-- The task --
Images excluded, return every record exactly as it reads.

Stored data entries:
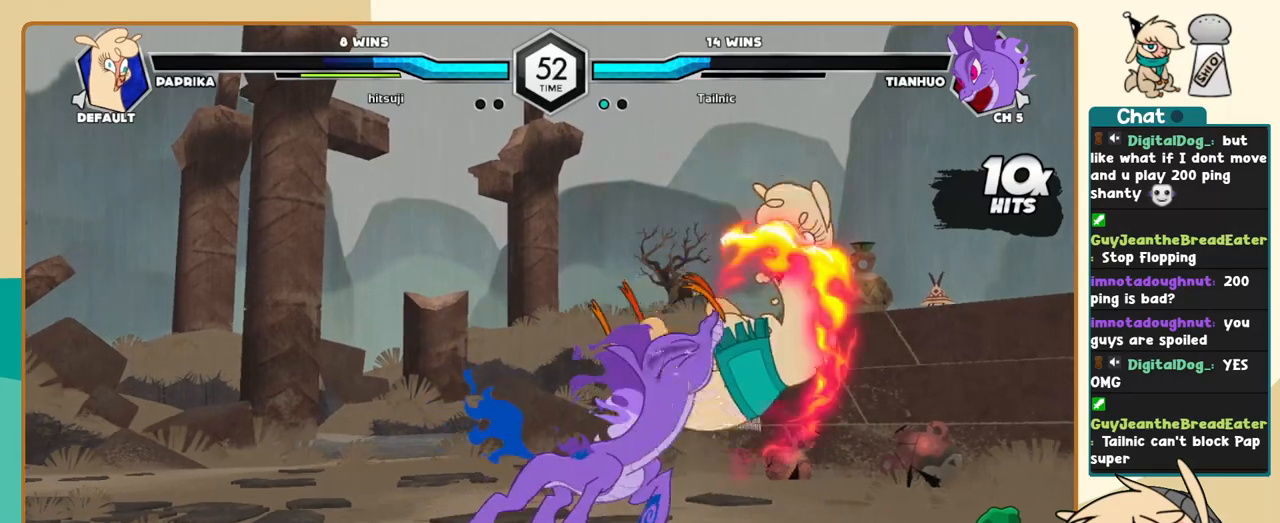
{"keys": ["c", "j"], "events": []}
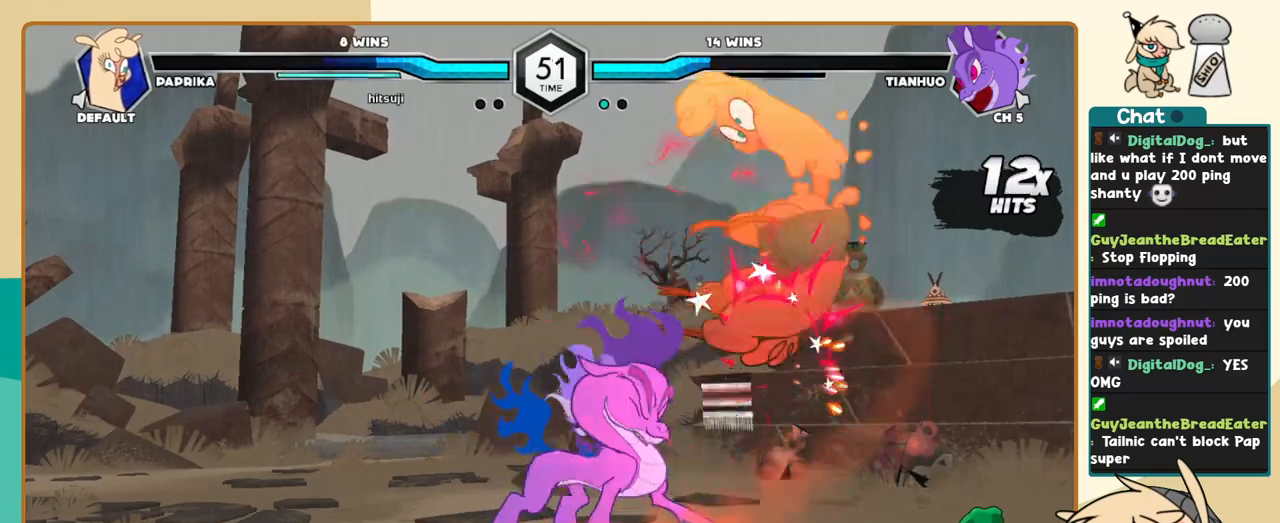
{"keys": ["c", "j"], "events": []}
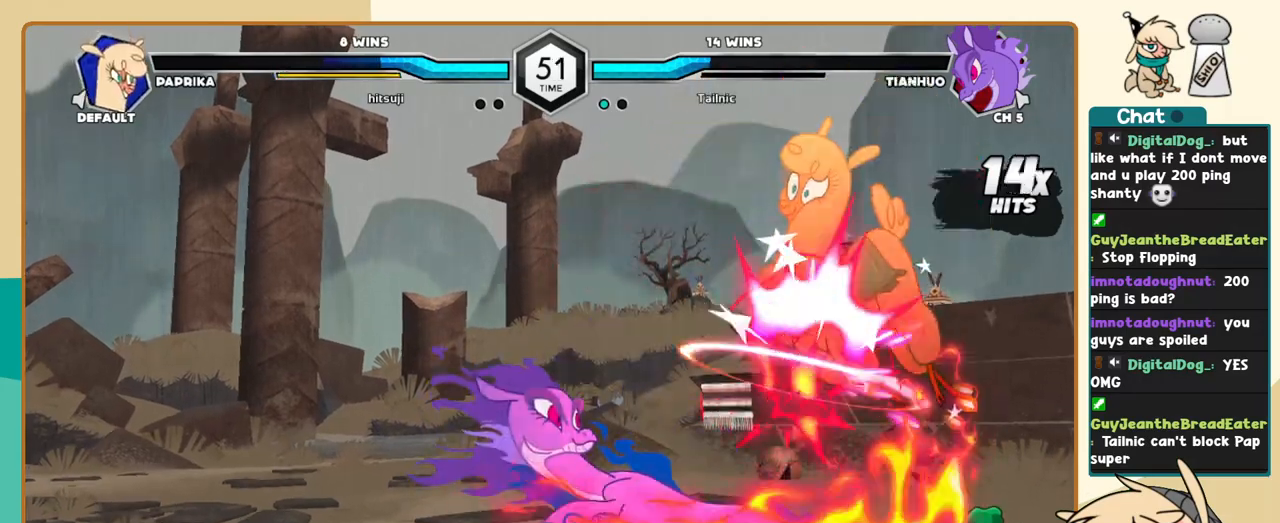
{"keys": ["c", "j"], "events": []}
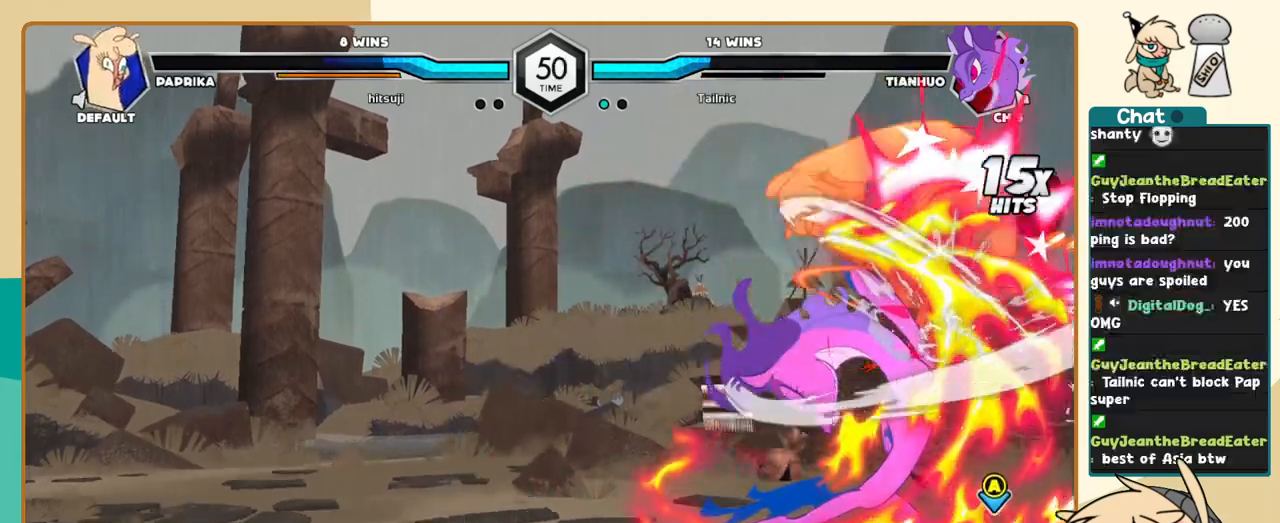
{"keys": ["c", "j"], "events": []}
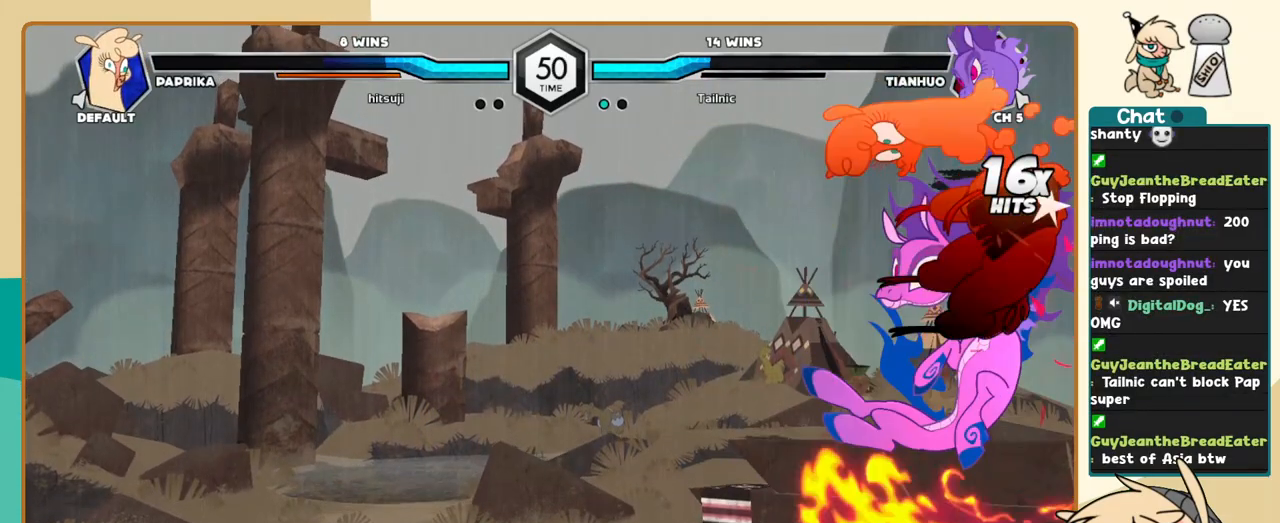
{"keys": ["j"], "events": [[433, "c", "up"]]}
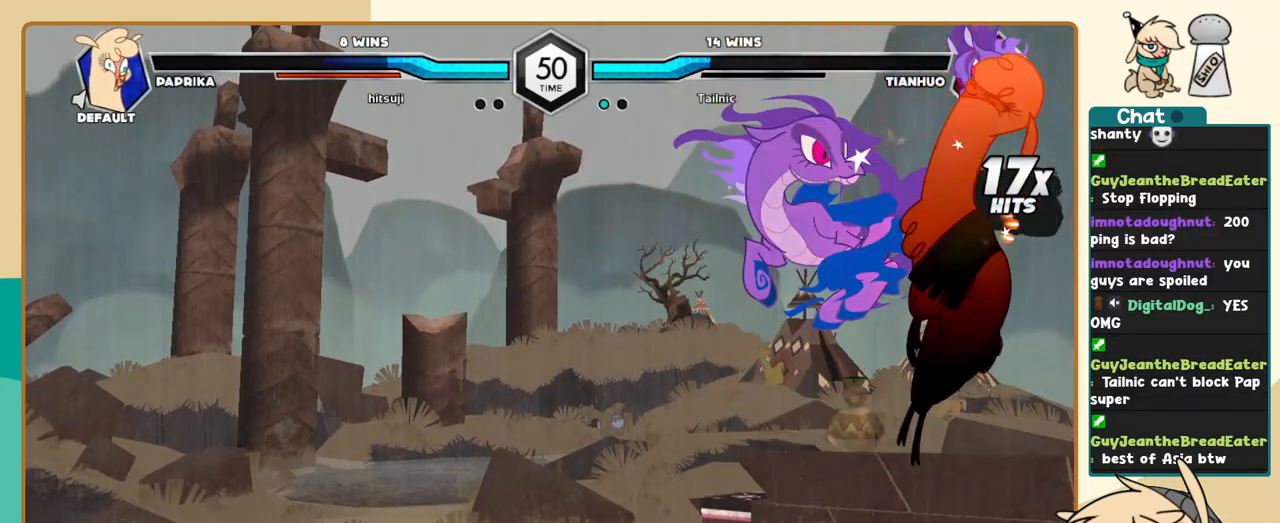
{"keys": ["j"], "events": []}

-- Solution to the exercise --
{"keys": ["c", "j"], "events": []}
{"keys": ["c", "j"], "events": []}
{"keys": ["c", "j"], "events": []}
{"keys": ["c", "j"], "events": []}
{"keys": ["j"], "events": [[433, "c", "up"]]}
{"keys": ["j"], "events": []}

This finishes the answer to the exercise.